> **Problema breve**:
¿Puedes continuar el texto sobre el atrocidio a partir de su última oración?

> **Texto del documento**:
----

Etimológicamente, la palabra “atrocidad” deriva del latín “atrox”, que significa cruel, terrible, oscuro. Una atrocidad representa no sólo un acto de extrema crueldad, salvajismo o barbarie, sino una transgresión fundamental de los límites de la humanidad misma. De este modo, propongo el término “atrocidio” para definir un nuevo fenómeno, una forma específica de violencia con características propias.

El atrocidio no es simplemente otro nombre para la violencia masiva. Se distingue por tres elementos que deben coexistir para crear una forma particular de barbarie que desafía nuestros marcos conceptuales.

Primero, hablamos de una crueldad que ha roto todas las barreras morales: perpetradores que no sólo matan, sino que se entregan a un “frenesí asesino” donde el objetivo es maximizar el sufrimiento de las víctimas. No es la muerte rápida del fusilamiento o la eficiencia macabra de la cámara de gas. Es la tortura llevada al extremo, la mutilación como espectáculo, la violencia sexual como herramienta de destrucción psicológica. Es el perpetrador que, como vimos el 7 de octubre en Israel, no sólo mata, sino que llama a sus padres orgulloso para que escuchen los gritos de sus víctimas, que graba las decapitaciones para compartirlas en redes sociales, que quema vivas a familias enteras mientras documenta su agonía. Es la falta absoluta de límites en la capacidad destructiva y la pérdida total de cualquier freno inhibitorio humano. El perpetrador no sólo deshumaniza a su víctima, sino que él mismo se deshumaniza, sumido en un frenesí que anula toda barrera ética o emocional. En este estado, no hay piedad ni límites, sólo el acto brutal en su máxima expresión, produciendo tanta devastación como sea posible.

El perpetrador no sólo deshumaniza a su víctima, sino que él mismo se deshumaniza, sumido en un frenesí que anula toda barrera ética o emocional.

Segundo, esta violencia ocurre en un contexto social que la celebra activamente. No son sólo “manzanas podridas” o soldados descontrolados; es una comunidad que transforma la brutalidad en motivo de orgullo e identidad colectiva. Son las madres que bendicen a sus hijos por haber matado, los líderes religiosos que santifican el sadismo, los vecinos que salen a las calles para golpear cuerpos sin vida o arrastrarlos como trofeos. Es una sociedad donde no existe el “no” frente a la barbarie, donde la empatía ha sido sistemáticamente erradicada y donde la crueldad se ha convertido en la mayor virtud posible.

----

> **Datos proporcionados**:
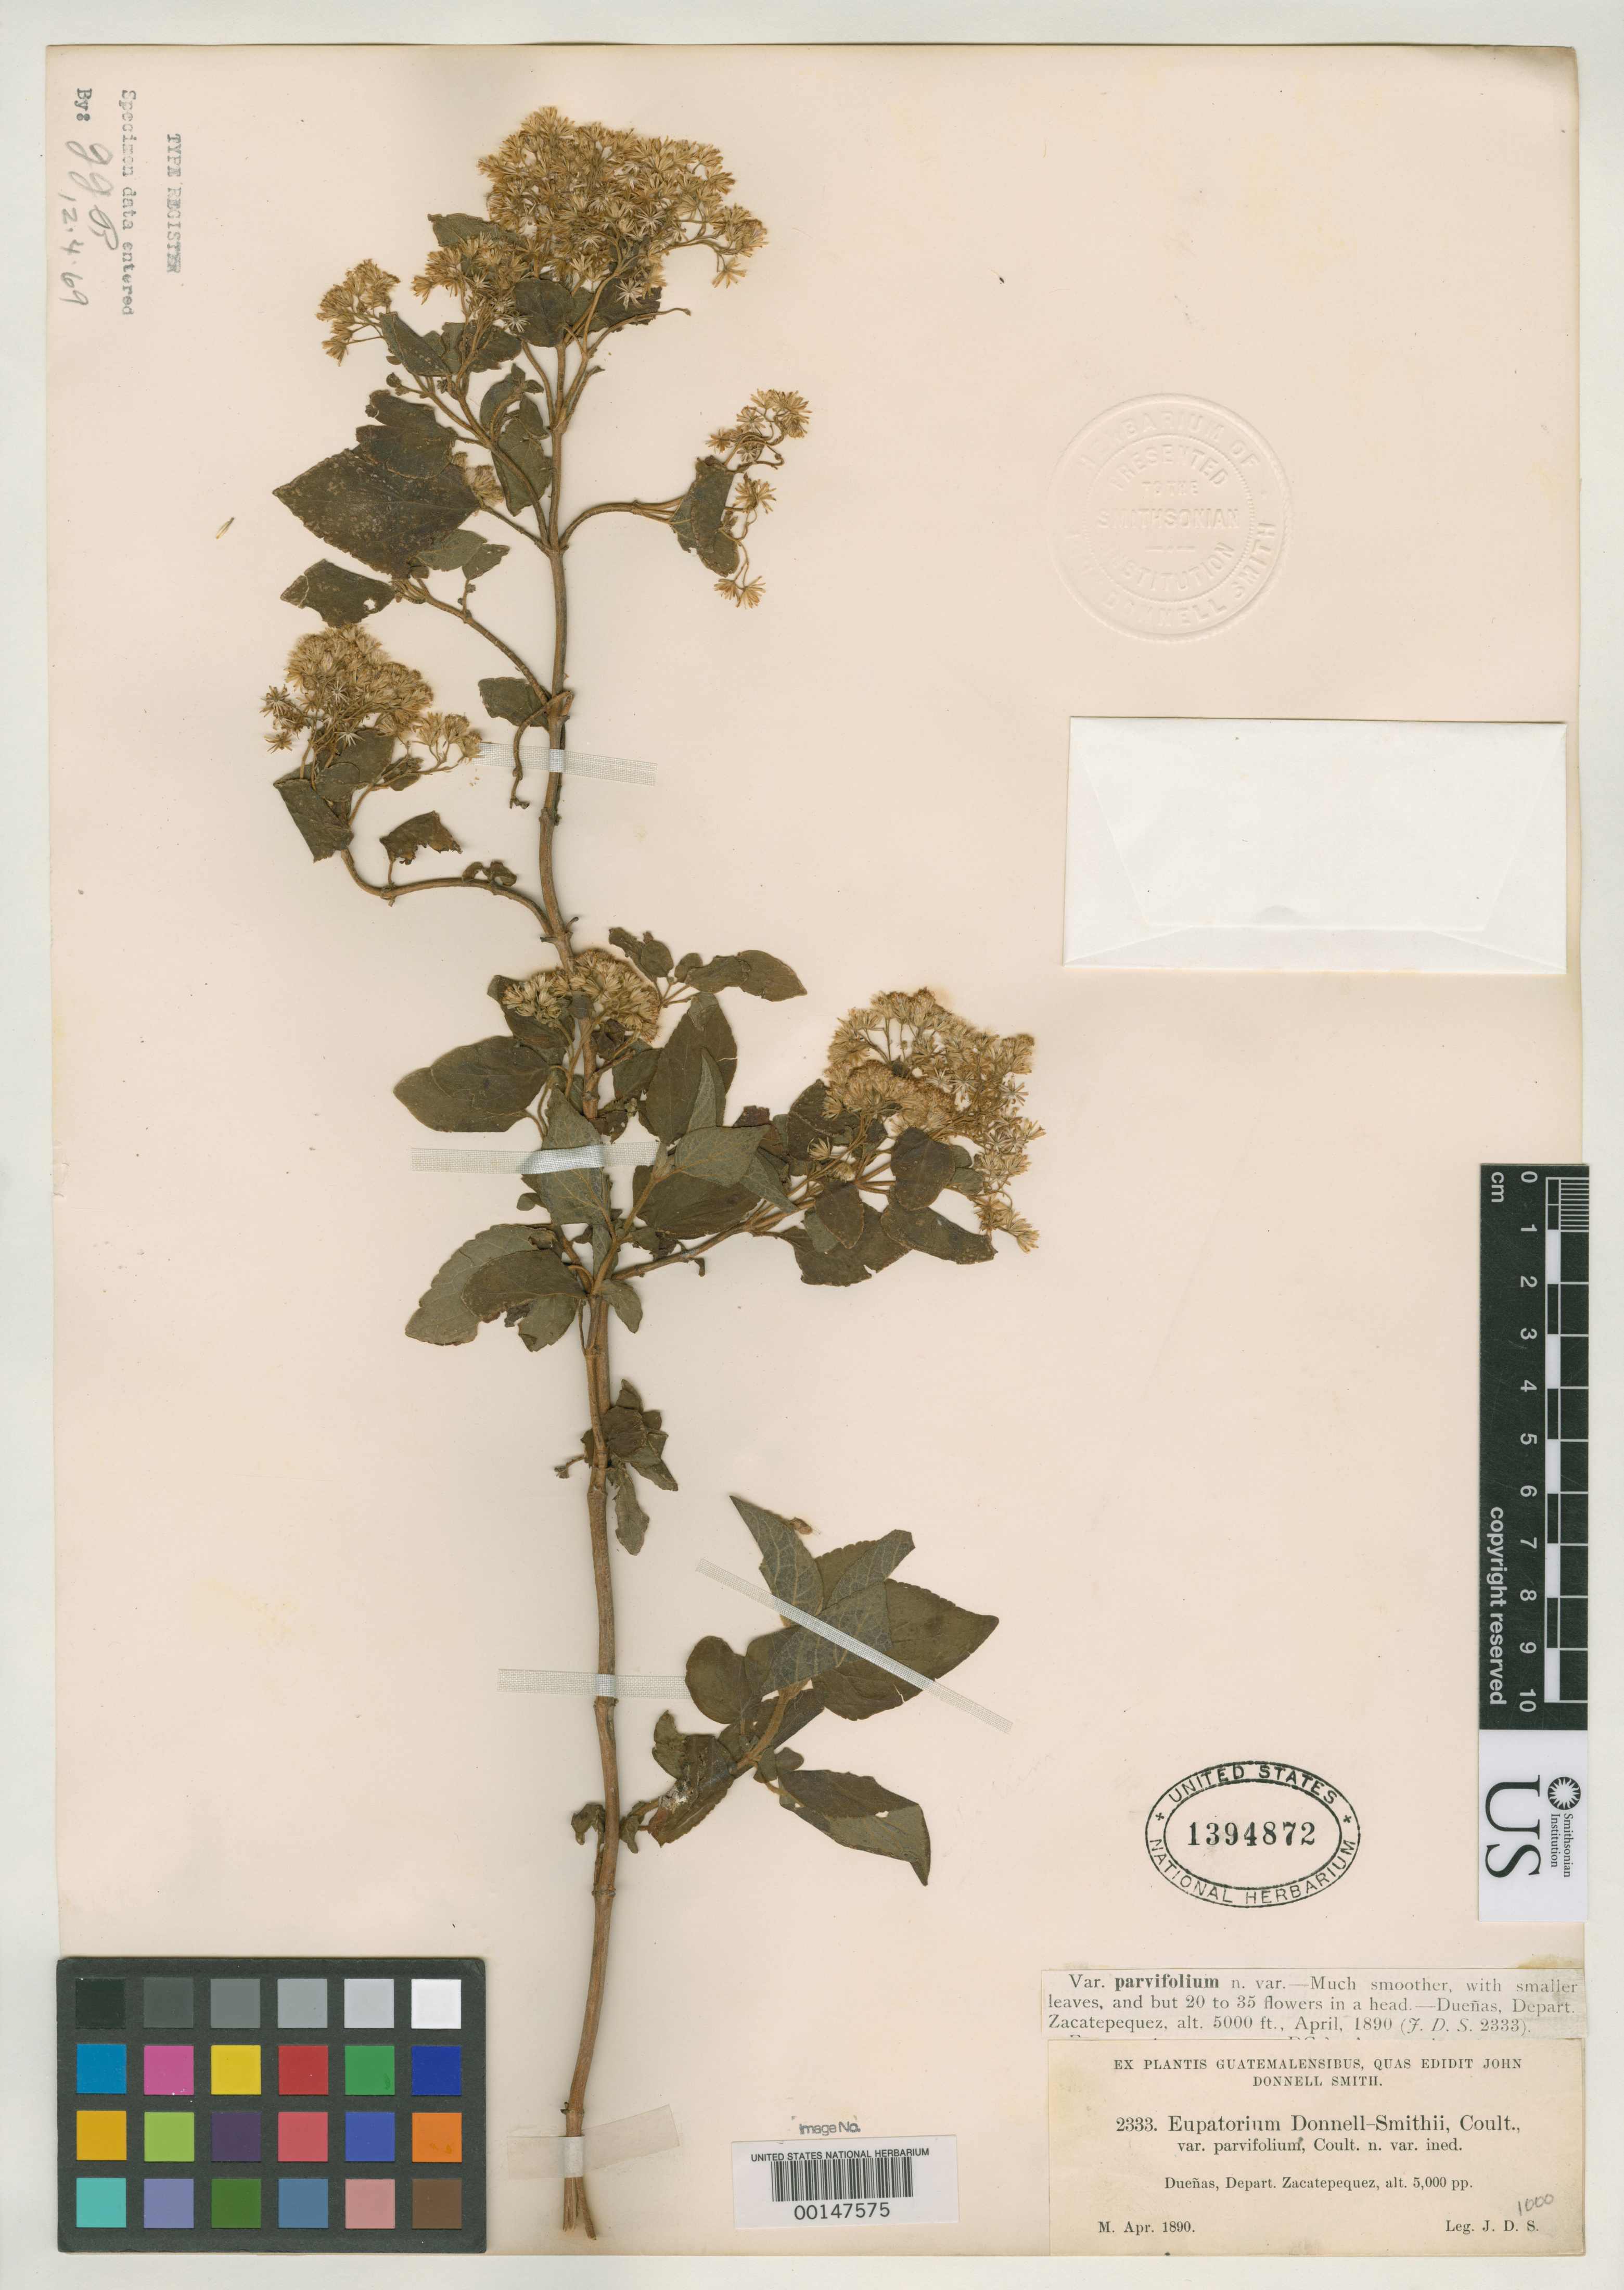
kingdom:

----

> **Respuesta**:
Tercero, existe una intención deliberada de destruir no sólo cuerpos, sino el tejido social completo de un grupo, generando un trauma que perdurará por generaciones. Esto resulta indispensable para lograr la disolución social o política del enemigo. El objetivo no es solo eliminarlo, como podría ocurrir en un conflicto convencional, sino destruirlo de tal manera que aquellos que sobrevivan queden marcados para siempre, que las familias queden destrozadas psicológicamente, que las comunidades pierdan toda sensación de seguridad posible, que los reproches y divisiones internas conduzcan a la debacle social frente a un hecho tan doloroso que no les permita siquiera unirse en una causa común. Es un intento de asesinar el futuro mismo de un grupo.

La thanarquía

Para que un atrocidio ocurra, debe existir lo que he denominado una “thanarquía” (del griego thánatos, muerte): un sistema social donde la crueldad y la muerte se han convertido en virtud y el sufrimiento ajeno en motivo de celebración.

Este sistema no surge de la nada. Se construye metódicamente a través de años de adoctrinamiento, propaganda y narrativas que transforman al “otro” en un ser que merece no sólo morir, sino sufrir. En las escuelas se enseña a los niños que matar es un deber sagrado. En los medios de comunicación se glorifica a quienes cometen los actos más brutales. En los espacios religiosos se santifica la eliminación del diferente. En las conversaciones cotidianas se normaliza el odio hasta convertirlo en el aire mismo que respira una sociedad.

En una thanarquía, quien no participa en la violencia la aplaude, y quien se opone es eliminado. No hay espacio para la duda moral, para la piedad o para el reconocimiento de la humanidad del otro. Este es quizás el aspecto más perturbador: la thanarquía no representa un colapso momentáneo del orden moral, sino un nuevo orden donde la inversión de valores es completa y sistemática.

En una thanarquía, quien no participa en la violencia la aplaude, y quien se opone es eliminado. No hay espacio para la duda moral o para la piedad.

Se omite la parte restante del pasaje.